宝生久弥 Hisaya Hojo

答えを出すこと、きっと全てではない

一瞬の描写を思い出すときがある。それは、においだったり、音だったり、見るものだったり味だったり。すごくいとおしいものが記憶だと思う。あの瞬間にもどりたい。もどれない時間に人はいとおしさを考えるんだと思う。心からその瞬間に戻りたいと思ったら、戻れるのならいいのに。

世のなかのいろいろなものに答えを求めすぎるということは、ある種の不幸なのかもしれない。答えを出すことは、きっと全てではないし、真実を知らないことの美しさもある。

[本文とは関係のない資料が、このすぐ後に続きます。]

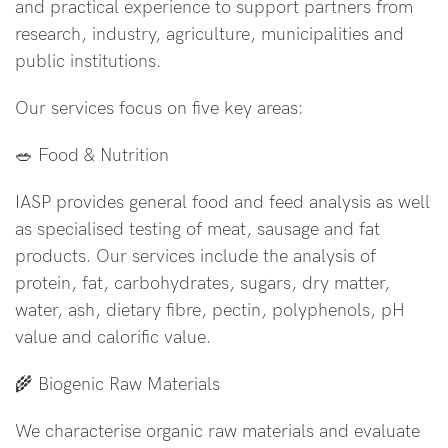
and practical experience to support partners from
research, industry, agriculture, municipalities and
public institutions.
Our services focus on five key areas:
🥗 Food & Nutrition
IASP provides general food and feed analysis as well
as specialised testing of meat, sausage and fat
products. Our services include the analysis of
protein, fat, carbohydrates, sugars, dry matter,
water, ash, dietary fibre, pectin, polyphenols, pH
value and calorific value.
🌾 Biogenic Raw Materials
We characterise organic raw materials and evaluate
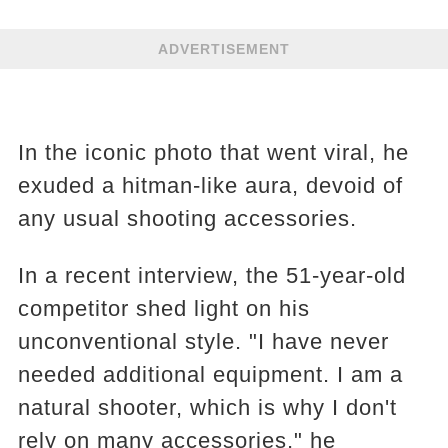
ADVERTISEMENT
In the iconic photo that went viral, he
exuded a hitman-like aura, devoid of
any usual shooting accessories.
In a recent interview, the 51-year-old
competitor shed light on his
unconventional style. "I have never
needed additional equipment. I am a
natural shooter, which is why I don't
rely on many accessories," he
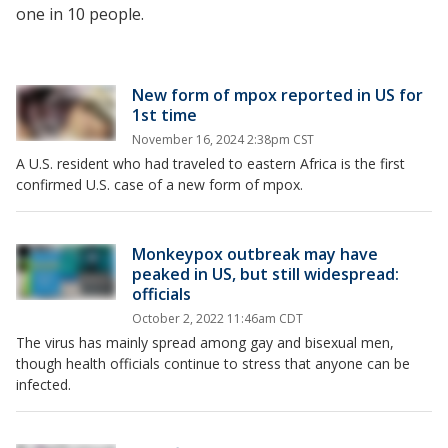
one in 10 people.
New form of mpox reported in US for
1st time
November 16, 2024 2:38pm CST
A U.S. resident who had traveled to eastern Africa is the first
confirmed U.S. case of a new form of mpox.
Monkeypox outbreak may have
peaked in US, but still widespread:
officials
October 2, 2022 11:46am CDT
The virus has mainly spread among gay and bisexual men,
though health officials continue to stress that anyone can be
infected.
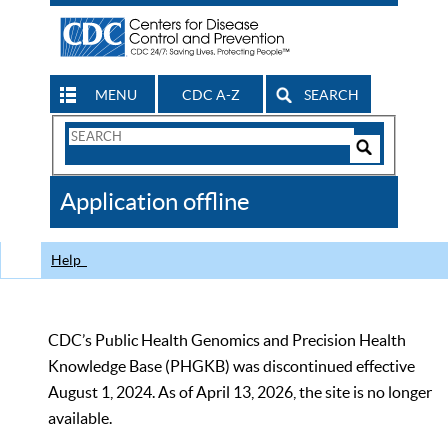
MENU
CDC A-Z
SEARCH
Search
Form
Search
Controls
The
Application offline
CDC
Help
CDC’s Public Health Genomics and Precision Health
Knowledge Base (PHGKB) was discontinued effective
August 1, 2024. As of April 13, 2026, the site is no longer
available.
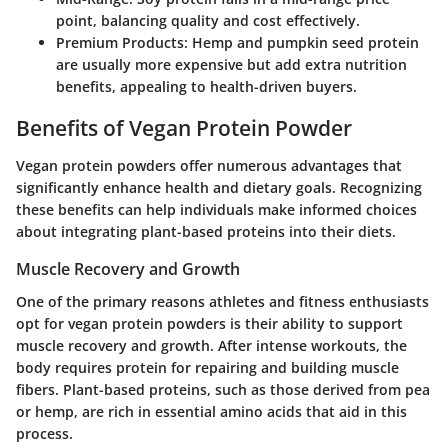
point, balancing quality and cost effectively.
Premium Products
: Hemp and pumpkin seed protein
are usually more expensive but add extra nutrition
benefits, appealing to health-driven buyers.
Benefits of Vegan Protein Powder
Vegan protein powders offer numerous advantages that
significantly enhance health and dietary goals. Recognizing
these benefits can help individuals make informed choices
about integrating plant-based proteins into their diets.
Muscle Recovery and Growth
One of the primary reasons athletes and fitness enthusiasts
opt for vegan protein powders is their ability to support
muscle recovery and growth. After intense workouts, the
body requires protein for repairing and building muscle
fibers. Plant-based proteins, such as those derived from pea
or hemp, are rich in essential amino acids that aid in this
process.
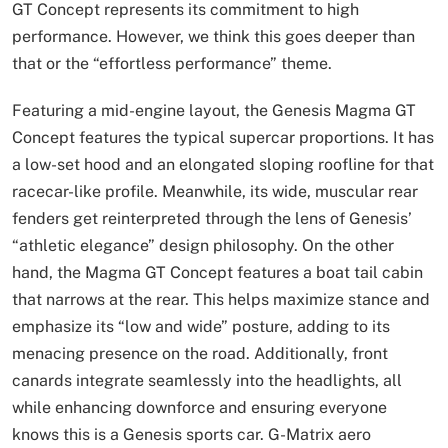
GT Concept represents its commitment to high
performance. However, we think this goes deeper than
that or the “effortless performance” theme.
Featuring a mid-engine layout, the Genesis Magma GT
Concept features the typical supercar proportions. It has
a low-set hood and an elongated sloping roofline for that
racecar-like profile. Meanwhile, its wide, muscular rear
fenders get reinterpreted through the lens of Genesis’
“athletic elegance” design philosophy. On the other
hand, the Magma GT Concept features a boat tail cabin
that narrows at the rear. This helps maximize stance and
emphasize its “low and wide” posture, adding to its
menacing presence on the road. Additionally, front
canards integrate seamlessly into the headlights, all
while enhancing downforce and ensuring everyone
knows this is a Genesis sports car. G-Matrix aero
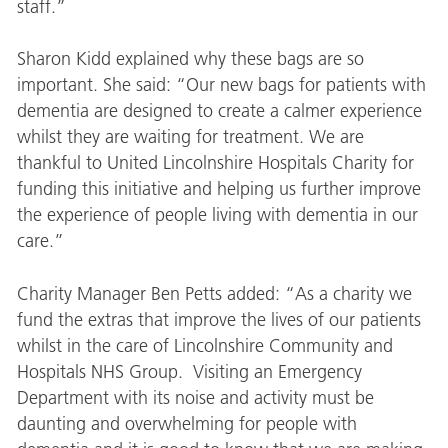
staff.”
Sharon Kidd explained why these bags are so
important. She said: “Our new bags for patients with
dementia are designed to create a calmer experience
whilst they are waiting for treatment. We are
thankful to United Lincolnshire Hospitals Charity for
funding this initiative and helping us further improve
the experience of people living with dementia in our
care.”
Charity Manager Ben Petts added: “As a charity we
fund the extras that improve the lives of our patients
whilst in the care of Lincolnshire Community and
Hospitals NHS Group. Visiting an Emergency
Department with its noise and activity must be
daunting and overwhelming for people with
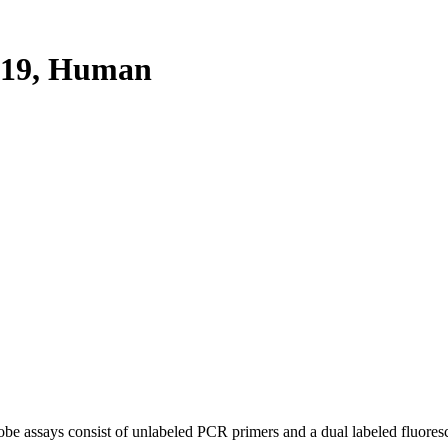
19, Human
be assays consist of unlabeled PCR primers and a dual labeled fluores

幼い頃の実家の居間を思い出す。あたたかい風景。素直な気持ちになれる。においも思い出せる。やすらぎがある場所。未来を空想する時間を思い出す。

音楽を作っているときに頭に見えている日がある。僕の祖母の家の居間で親戚が語り合っている風景だ。あと、会社を辞めるか辞めないかの頃、自分の軽自動車で中島美嘉さんのDVDを観ながらドライブしていたとき。やけに色のない夢を見る。

なんか色の見える、絵を描くような音楽を作りたい!曲を聴いただけで、見える景色、戻れる時間、たいせつ。たくさんの人にとっての、それぞれのための景色に戻れるような音楽がつくりたい。

地球が幸せがなくならない場所であってほしいと思う。自分の立場的にとか、お上がどうとか、左だ右だとかそういうことではなく、ただひとりの人間として、それを思う。